While neither surgeons nor patients ever want to face post-surgical complications, a new study has revealed that certain types of payments to hospitals reward suboptimal care and penalize quality care.

While neither surgeons nor patients ever want to face post-surgical complications, a new study has revealed that certain types of payments to hospitals reward suboptimal care and penalize quality care.

Published in the Journal of the American Medical Association, the study found that for patients who had private insurance or Medicare coverage, post-surgical complications were associated with higher hospital “contribution margins” calculated by subtracting variable costs from revenue. But the reverse was true for patients who were either covered by Medicaid or uninsured, because in those populations, post-surgical complications were associated with reduced contribution margins. Therefore, the researchers hypothesized that reducing post-surgical complications may negatively affect hospital income, especially among hospitals that serve higher proportions of privately insured and Medicare patients.

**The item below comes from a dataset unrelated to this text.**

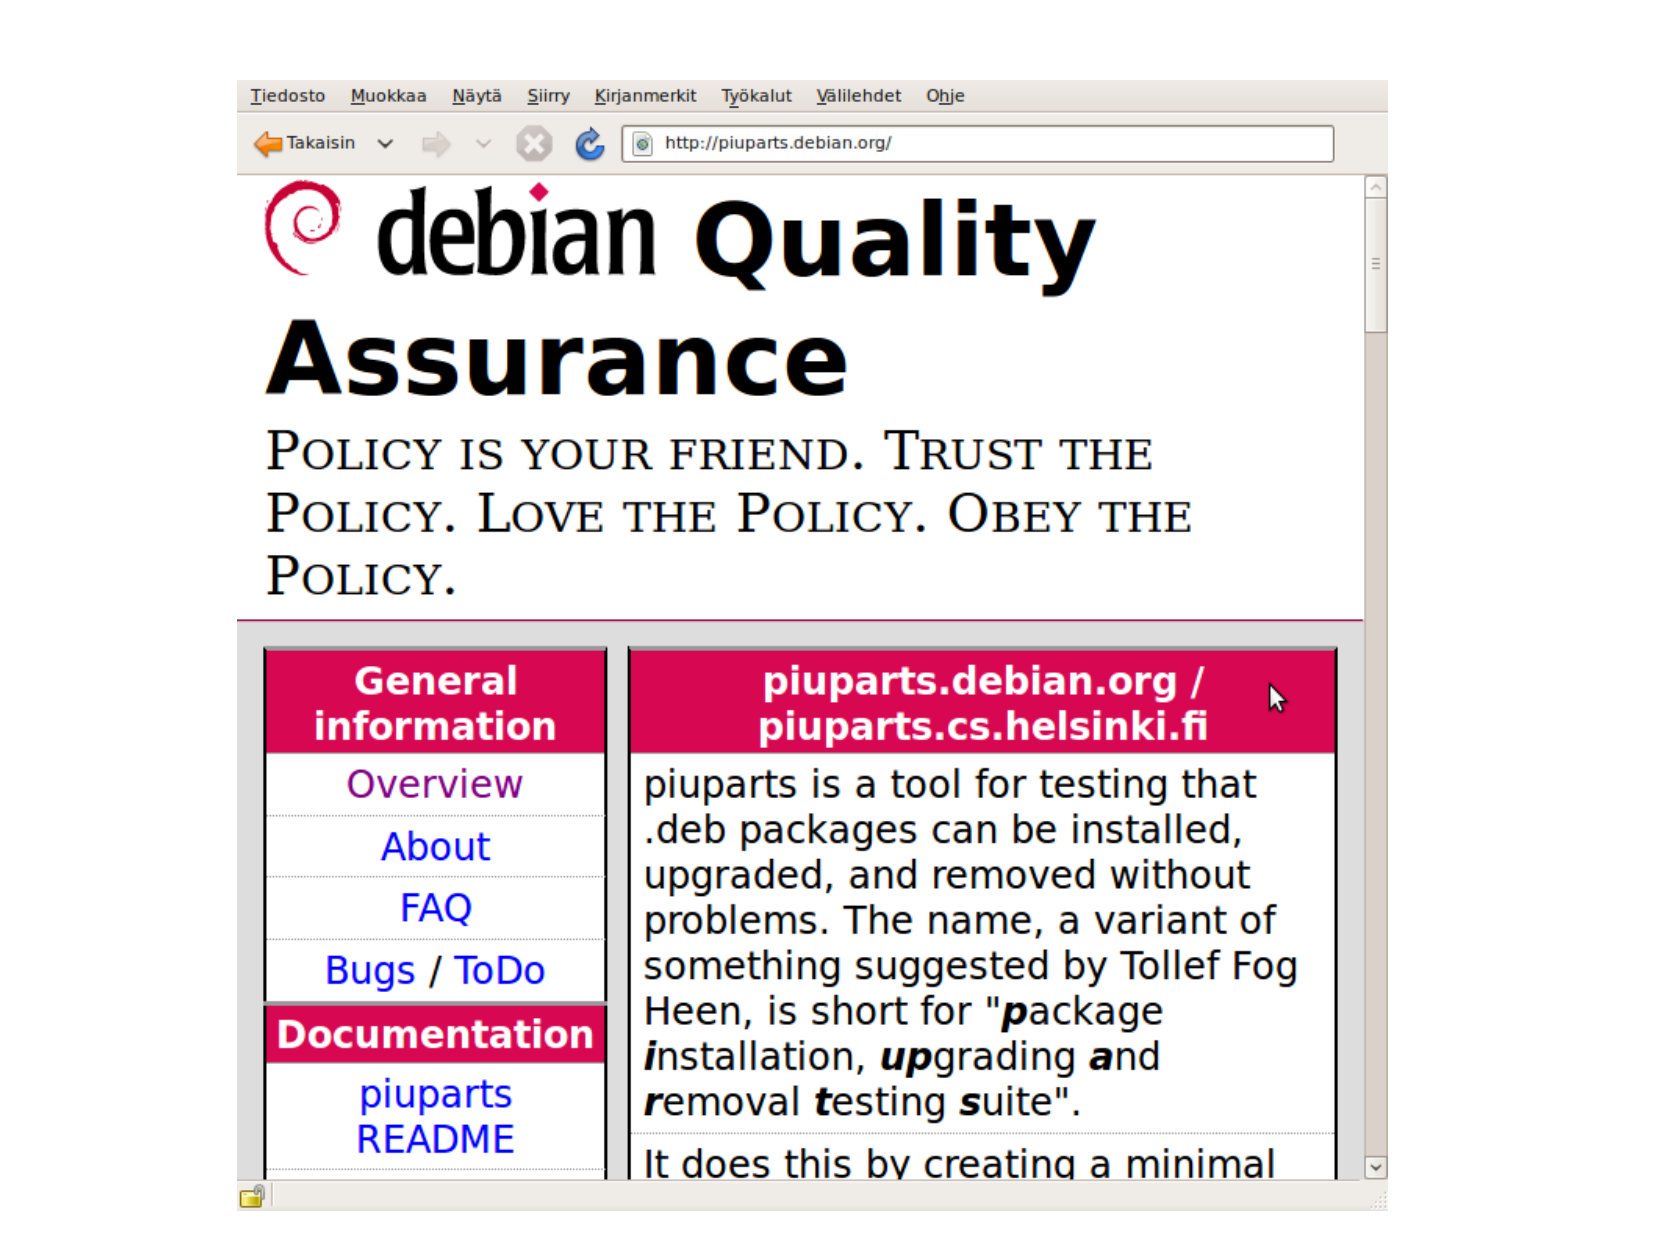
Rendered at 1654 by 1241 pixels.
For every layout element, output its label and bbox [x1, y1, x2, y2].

picture [237, 80, 1388, 1211]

The researchers then conducted a retrospective analysis of administrative data from a nonprofit, 12-hospital system in the southern United States with a goal to determine why simple quality measures — many of which prevent complications — have been slow to penetrate health care systems. After examining all inpatient surgical discharges (N=34,256) during 2010, they found that one or more post-surgical complications occurred in 1,820 patients.

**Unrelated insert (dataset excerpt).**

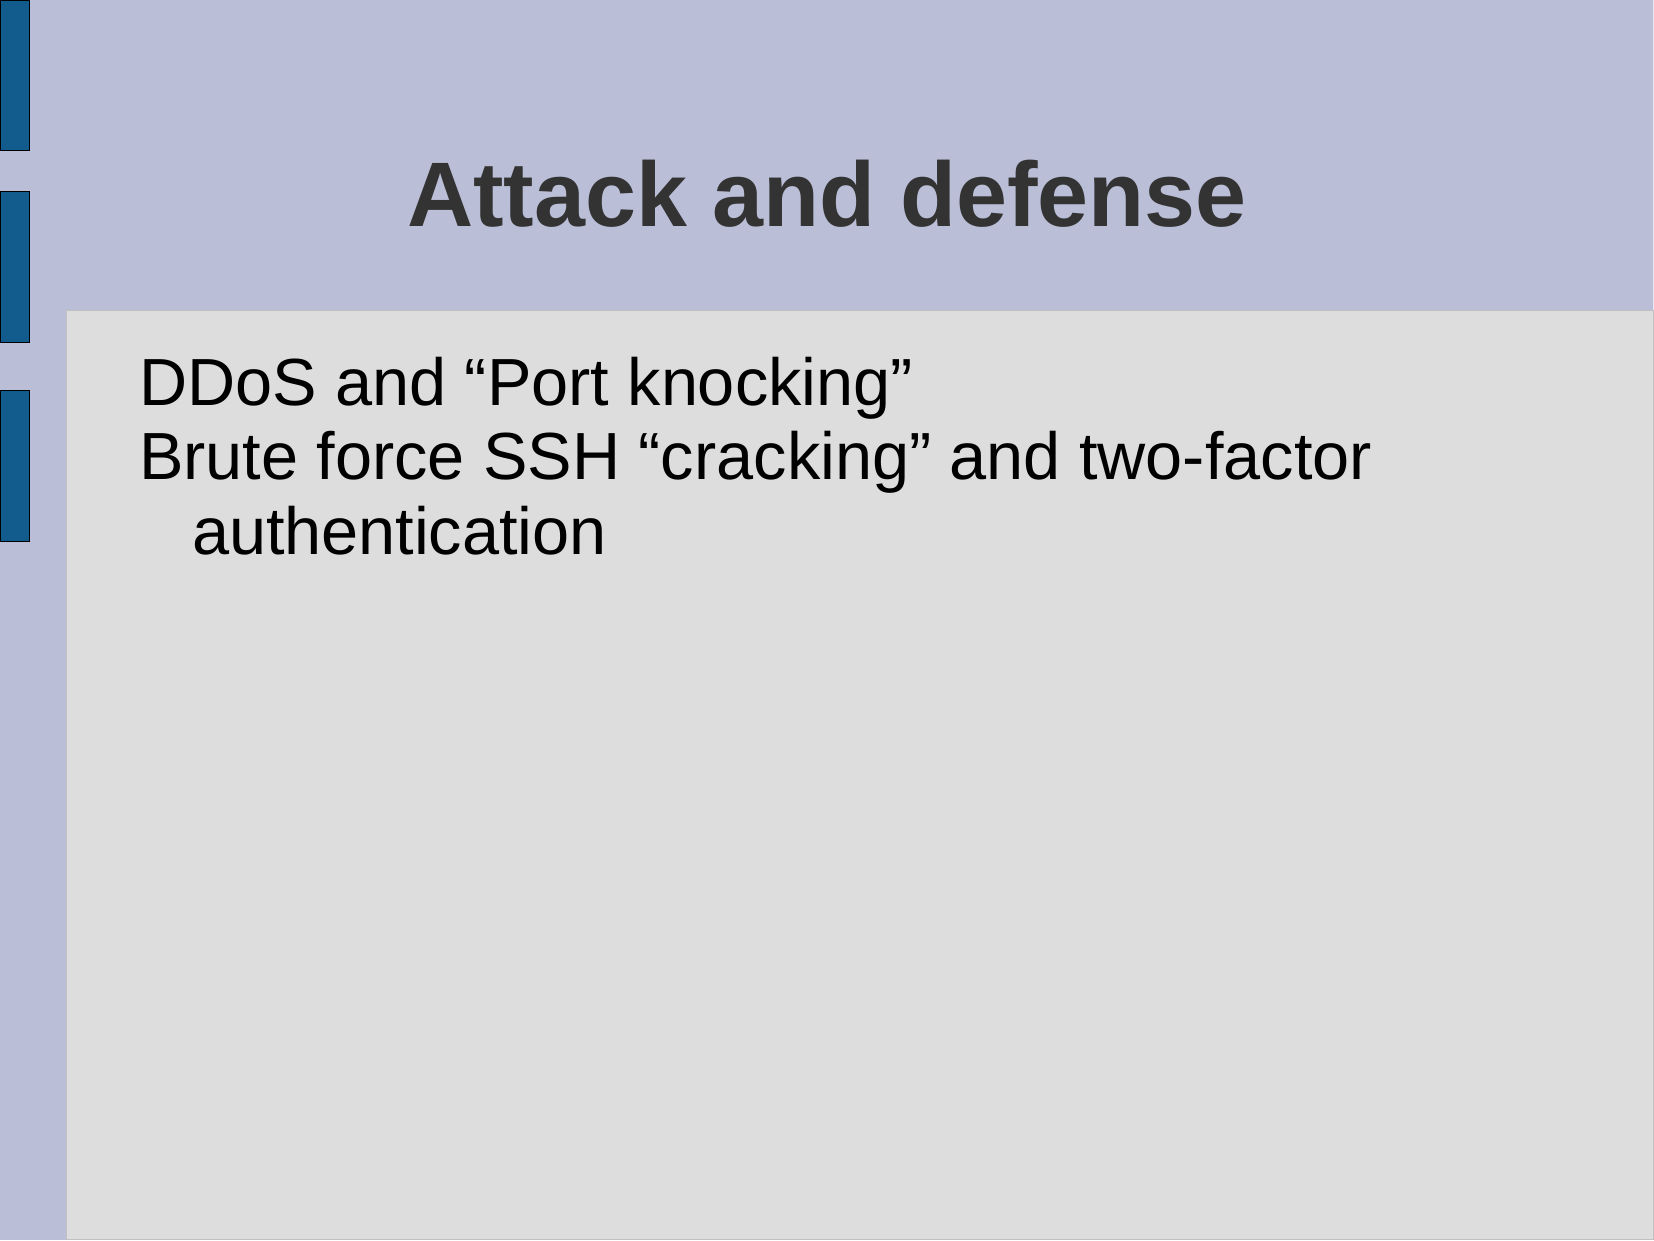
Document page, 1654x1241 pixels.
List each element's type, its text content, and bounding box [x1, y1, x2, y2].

list DDoS and “Port knocking” Brute force SSH “cracking” and two-factor authentication [121, 344, 1534, 1127]
title Attack and defense [121, 91, 1534, 299]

Comparing the patients who had no post-surgical complications to those who did, the researchers discovered that complications were associated with an approximately $39,000 higher contribution margin per privately insured patient and a roughly $1,700 higher contribution margin per Medicare patient. Whenever a complication occurred, Medicaid coverage was associated with a loss of about $24,000 in the contribution margin and a loss of about $27,000 per uninsured patient.

The finding demonstrated that the US health system still pays for quantity of care as opposed to quality of care and illustrated that the financial system is a serious barrier to implementing quality programs. With clear data showing that payers lose a considerable amount of money when patients have post-surgical complications, the researchers hope that all stakeholders in the health care financial system will take steps to look at quality. One possible solution that the authors proposed is for insurers to renegotiate their contracts in order to eliminate the financial impact of hospitals implementing quality-control programs and reducing complications.